Le ministère de la Femme a publié, samedi 14 février 2026, un communiqué appelant à la vigilance quant à la circulation d’informations personnelles liées à l’affaire d’agression sexuelle présumée visant un enfant dans une garderie privée. Le ministère insiste sur la nécessité absolue de préserver l’identité du mineur, rappelant que toute donnée susceptible de conduire à son identification constitue une atteinte grave à ses droits et expose ses auteurs à des poursuites judiciaires.
Protection de l’enfant et cadre légal
Le département ministériel souligne que la divulgation d’éléments permettant d’identifier l’enfant, directement ou indirectement, contrevient à la Constitution, au Code de protection de l’enfant ainsi qu’à la loi organique n°63 de 2004 relative à la protection des données personnelles. Il appelle ainsi médias, plateformes numériques et internautes à faire preuve de responsabilité dans le traitement et le partage des informations relatives à cette affaire.
Le ministère rappelle également que tout signalement concernant une menace pour l’intérêt supérieur d’un enfant peut être effectué auprès des services compétents ou via les numéros dédiés 192 et 1809, ainsi qu’auprès des bureaux régionaux des délégués à la protection de l’enfance.
Fermeture de la garderie concernée
Dans ce contexte, la ministre avait décidé la fermeture de l’établissement impliqué, conformément aux dispositions légales en vigueur. Cette mesure a été exécutée par les services régionaux du ministère, en coordination avec les autorités locales.
Quatre personnes placées en détention
Pour rappel, le suspect principal ainsi que trois autres personnes liées à la garderie ont été placés en détention le 13 février 2026 dans le cadre de l’enquête ouverte sous supervision judiciaire.
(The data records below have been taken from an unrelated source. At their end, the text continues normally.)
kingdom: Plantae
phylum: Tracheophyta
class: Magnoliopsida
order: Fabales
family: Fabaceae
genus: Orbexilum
Selon les autorités, l’enfant a été entendu en présence d’un psychologue et bénéficie d’un suivi spécialisé, tandis que les investigations se poursuivent afin d’établir l’ensemble des responsabilités et de déterminer précisément les circonstances des faits.
L’affaire avait émergé publiquement après le témoignage publié par la mère de l’enfant sur Instagram. Elle y relatait que les faits remonteraient au 30 janvier 2026, jour où elle avait déposé son fils à la garderie. Elle affirme avoir constaté un comportement inhabituel à la sortie, puis des signes physiques jugés inquiétants une fois rentrée chez elle, ce qui l’a conduite à effectuer immédiatement un signalement. L’enfant a ensuite été examiné par un médecin légiste et entendu par les services compétents, toujours en présence d’une psychologue.